## [Directions]
Write the next part of the passage contrasting pristine and practical parenting, beginning after its final sentence.

## [Passage]

---------------

In the pristine world, he’d never be in the same room as a watched TV. We’d listen exclusively to KEXP and classical music and spend hours watching the leaves on the trees. In the practical world, Josh has made it a ritual to watch football with Gabe on the weekends. On Saturday, G wears his UW onesie and they watch the Huskies, and on Sunday, they watch the Seahawks (it’s never too early to teach your child about disappointment in others’ actions!). These blocks of time give me valuable study hours, and give the gentlemen in my house some one-on-one time. In the practical world, we still listen to a lot of KEXP, but Gabe is also regularly serenaded with Gaga.
In the pristine world, I would only eat organic, and he would only eat organic. In the practical world, organic is freaking expensive. I compromise with organic dairy for myself, and making my own baby food from whatever I can afford. If it needs to be peeled before cooking, it’s conventional. If the whole thing is being processed, it’s organic. While Gabe needs to eat healthy, we also need to be able to pay our bills.

---------------

## [Dataset rows]
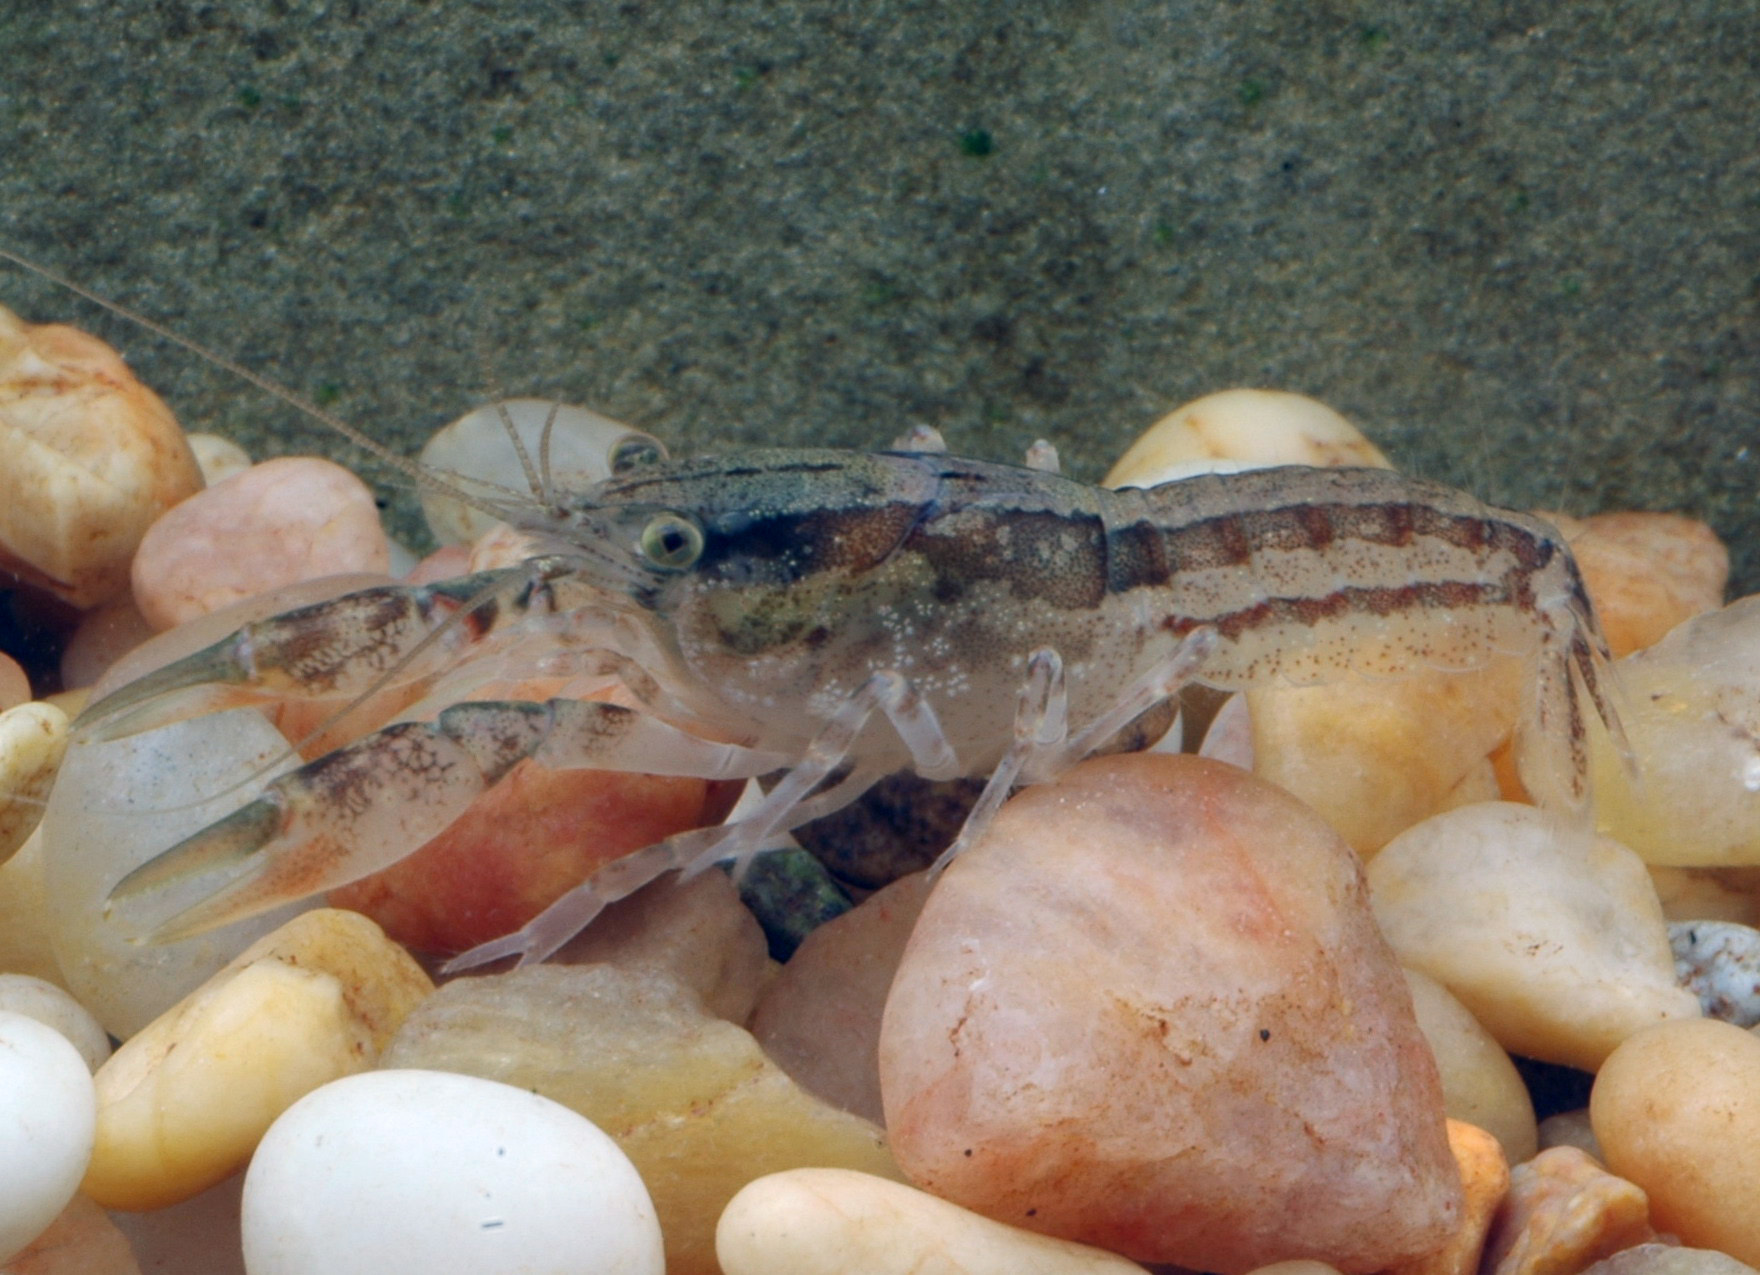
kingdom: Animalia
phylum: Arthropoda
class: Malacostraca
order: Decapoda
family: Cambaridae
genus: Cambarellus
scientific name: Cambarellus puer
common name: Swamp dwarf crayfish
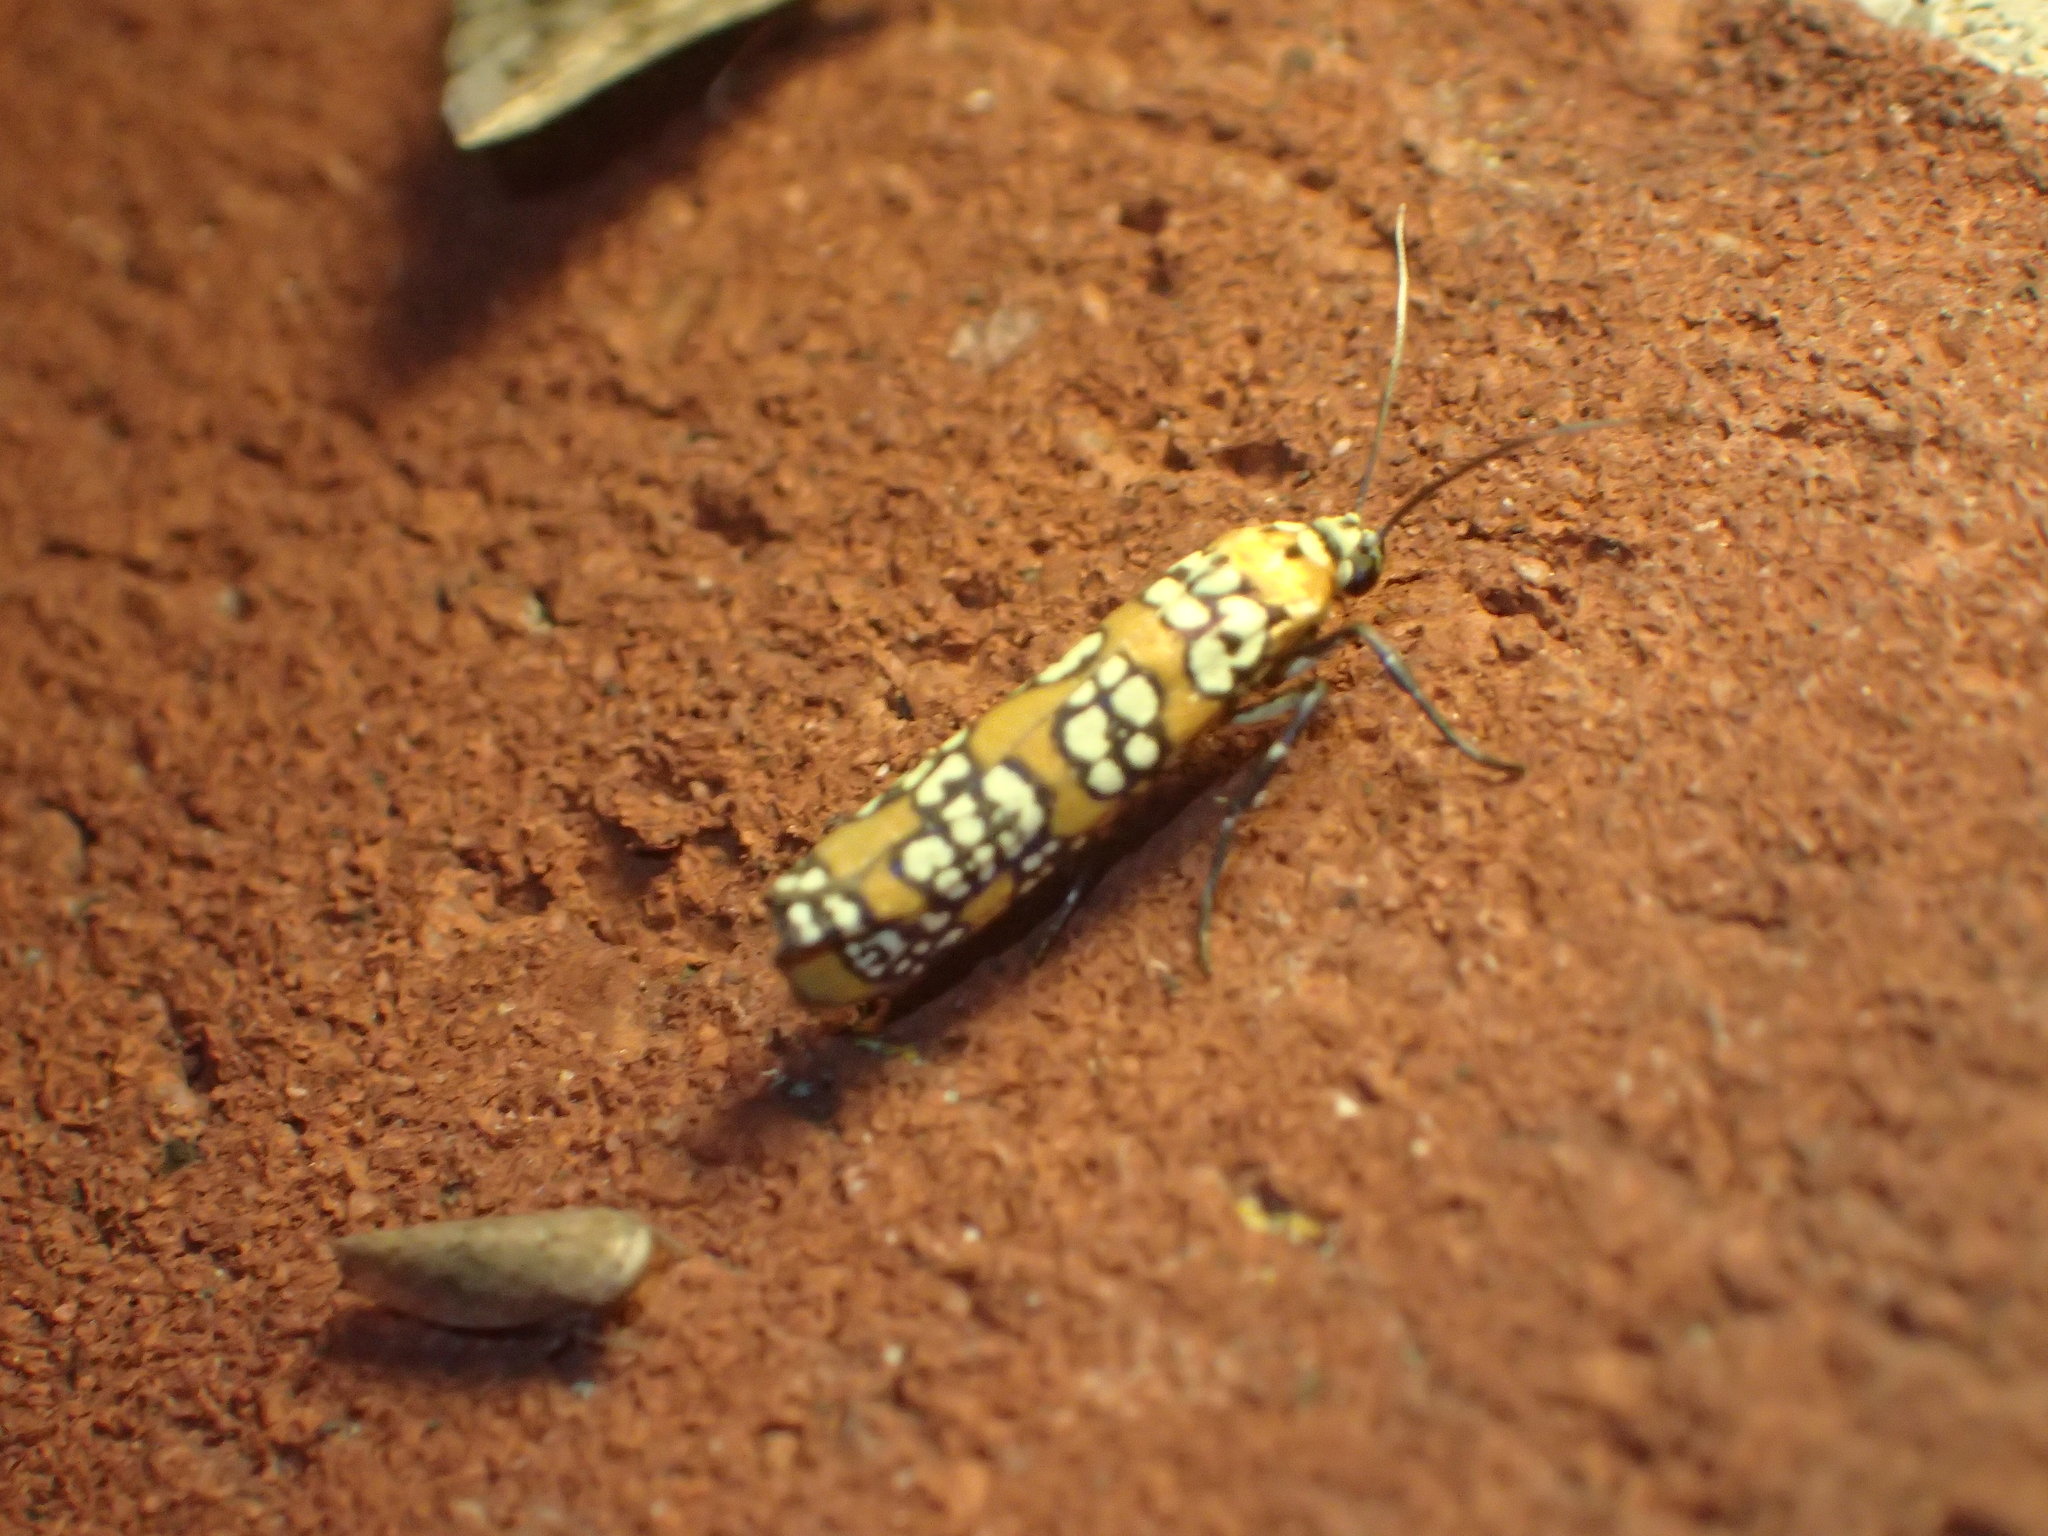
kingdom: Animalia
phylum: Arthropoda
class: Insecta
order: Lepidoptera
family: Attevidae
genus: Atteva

---------------

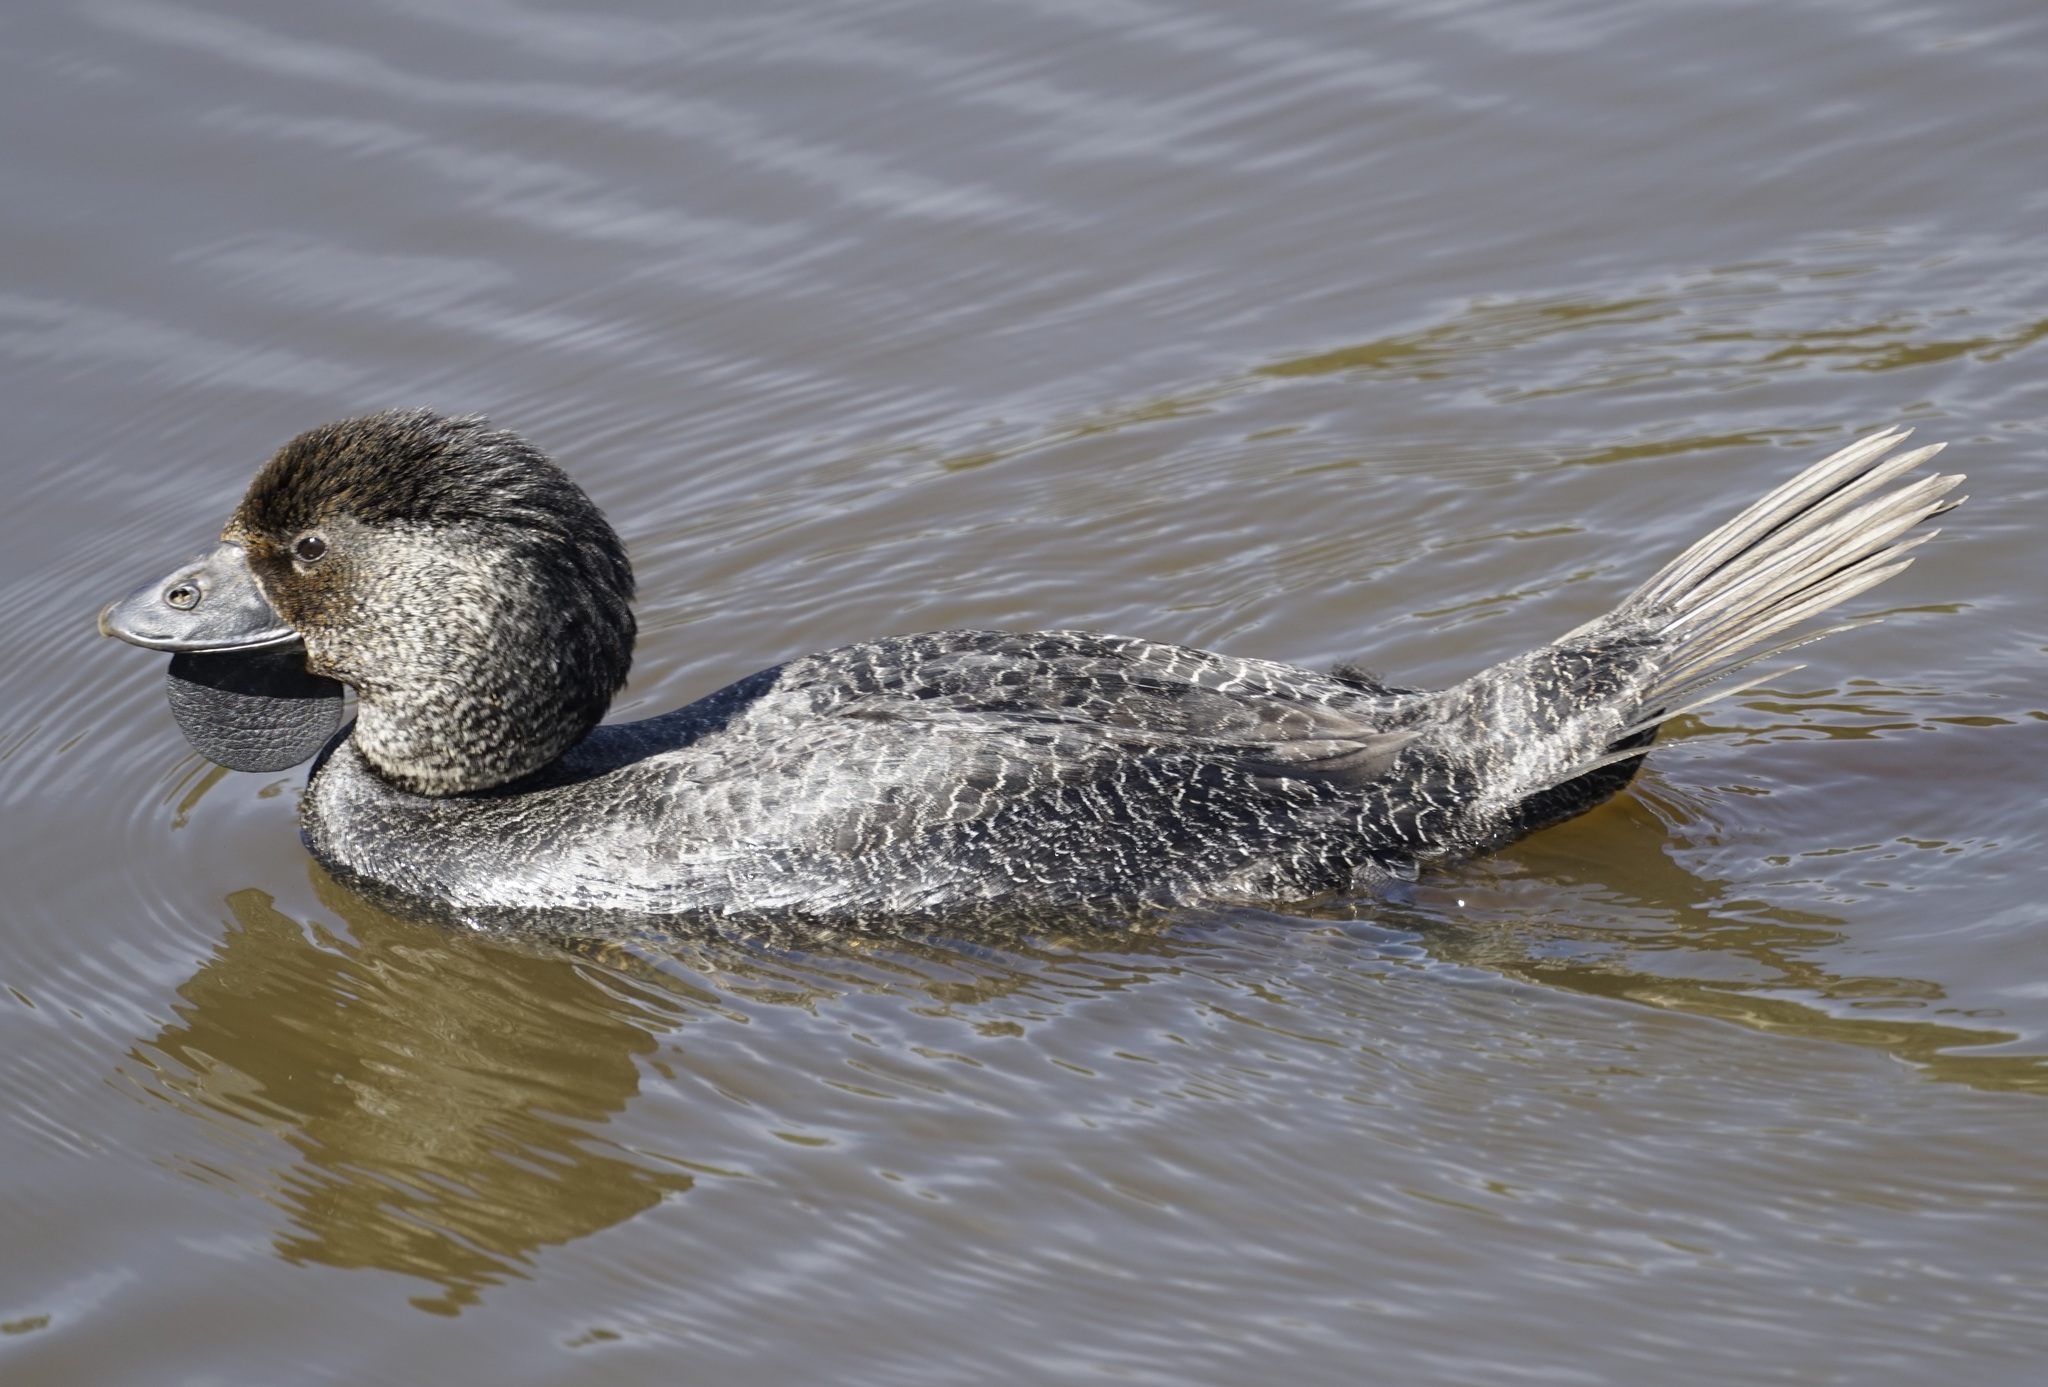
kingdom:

---------------

## [Response to this task]
The one place we’ve compromised the least is sleep. He sleeps on his back, as recommended. He slept in the co-sleeper next to us for five months (six is recommended, but he got too big). Now that he’s in the crib, he sleeps without a blanket and with white noise. Only within the last week have we relaxed about side- or stomach-sleeping. If he can get to the position, he can sleep in it. As parents, we’ve had SIDS risks drilled into our heads since that first positive pee stick, and it’s hard to do something that I’ve been told might possibly kill my baby (even if it looks more comfortable). I finally gave in and bought mesh crib bumpers, because the first few nights in the crib involved multiple baby freak-outs after he rolled and got his feet stuck in the bars.
More and more, this is what I’ve learned about parenting–you learn the pristine, but you live with the practical. Our job is to find the line between the two, and hew to it.